(Stored data)
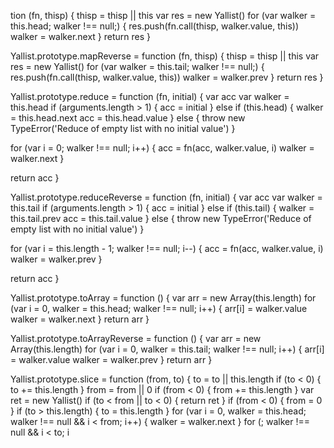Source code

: tion (fn, thisp) {
  thisp = thisp || this
  var res = new Yallist()
  for (var walker = this.head; walker !== null;) {
    res.push(fn.call(thisp, walker.value, this))
    walker = walker.next
  }
  return res
}

Yallist.prototype.mapReverse = function (fn, thisp) {
  thisp = thisp || this
  var res = new Yallist()
  for (var walker = this.tail; walker !== null;) {
    res.push(fn.call(thisp, walker.value, this))
    walker = walker.prev
  }
  return res
}

Yallist.prototype.reduce = function (fn, initial) {
  var acc
  var walker = this.head
  if (arguments.length > 1) {
    acc = initial
  } else if (this.head) {
    walker = this.head.next
    acc = this.head.value
  } else {
    throw new TypeError('Reduce of empty list with no initial value')
  }

  for (var i = 0; walker !== null; i++) {
    acc = fn(acc, walker.value, i)
    walker = walker.next
  }

  return acc
}

Yallist.prototype.reduceReverse = function (fn, initial) {
  var acc
  var walker = this.tail
  if (arguments.length > 1) {
    acc = initial
  } else if (this.tail) {
    walker = this.tail.prev
    acc = this.tail.value
  } else {
    throw new TypeError('Reduce of empty list with no initial value')
  }

  for (var i = this.length - 1; walker !== null; i--) {
    acc = fn(acc, walker.value, i)
    walker = walker.prev
  }

  return acc
}

Yallist.prototype.toArray = function () {
  var arr = new Array(this.length)
  for (var i = 0, walker = this.head; walker !== null; i++) {
    arr[i] = walker.value
    walker = walker.next
  }
  return arr
}

Yallist.prototype.toArrayReverse = function () {
  var arr = new Array(this.length)
  for (var i = 0, walker = this.tail; walker !== null; i++) {
    arr[i] = walker.value
    walker = walker.prev
  }
  return arr
}

Yallist.prototype.slice = function (from, to) {
  to = to || this.length
  if (to < 0) {
    to += this.length
  }
  from = from || 0
  if (from < 0) {
    from += this.length
  }
  var ret = new Yallist()
  if (to < from || to < 0) {
    return ret
  }
  if (from < 0) {
    from = 0
  }
  if (to > this.length) {
    to = this.length
  }
  for (var i = 0, walker = this.head; walker !== null && i < from; i++) {
    walker = walker.next
  }
  for (; walker !== null && i < to; i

**WHAT THE EXERCISE ASKS**: Print all entries exactly; skip the pictures.

**RESULT BELOW**:
Source code

: tion (fn, thisp) {
  thisp = thisp || this
  var res = new Yallist()
  for (var walker = this.head; walker !== null;) {
    res.push(fn.call(thisp, walker.value, this))
    walker = walker.next
  }
  return res
}

Yallist.prototype.mapReverse = function (fn, thisp) {
  thisp = thisp || this
  var res = new Yallist()
  for (var walker = this.tail; walker !== null;) {
    res.push(fn.call(thisp, walker.value, this))
    walker = walker.prev
  }
  return res
}

Yallist.prototype.reduce = function (fn, initial) {
  var acc
  var walker = this.head
  if (arguments.length > 1) {
    acc = initial
  } else if (this.head) {
    walker = this.head.next
    acc = this.head.value
  } else {
    throw new TypeError('Reduce of empty list with no initial value')
  }

  for (var i = 0; walker !== null; i++) {
    acc = fn(acc, walker.value, i)
    walker = walker.next
  }

  return acc
}

Yallist.prototype.reduceReverse = function (fn, initial) {
  var acc
  var walker = this.tail
  if (arguments.length > 1) {
    acc = initial
  } else if (this.tail) {
    walker = this.tail.prev
    acc = this.tail.value
  } else {
    throw new TypeError('Reduce of empty list with no initial value')
  }

  for (var i = this.length - 1; walker !== null; i--) {
    acc = fn(acc, walker.value, i)
    walker = walker.prev
  }

  return acc
}

Yallist.prototype.toArray = function () {
  var arr = new Array(this.length)
  for (var i = 0, walker = this.head; walker !== null; i++) {
    arr[i] = walker.value
    walker = walker.next
  }
  return arr
}

Yallist.prototype.toArrayReverse = function () {
  var arr = new Array(this.length)
  for (var i = 0, walker = this.tail; walker !== null; i++) {
    arr[i] = walker.value
    walker = walker.prev
  }
  return arr
}

Yallist.prototype.slice = function (from, to) {
  to = to || this.length
  if (to < 0) {
    to += this.length
  }
  from = from || 0
  if (from < 0) {
    from += this.length
  }
  var ret = new Yallist()
  if (to < from || to < 0) {
    return ret
  }
  if (from < 0) {
    from = 0
  }
  if (to > this.length) {
    to = this.length
  }
  for (var i = 0, walker = this.head; walker !== null && i < from; i++) {
    walker = walker.next
  }
  for (; walker !== null && i < to; i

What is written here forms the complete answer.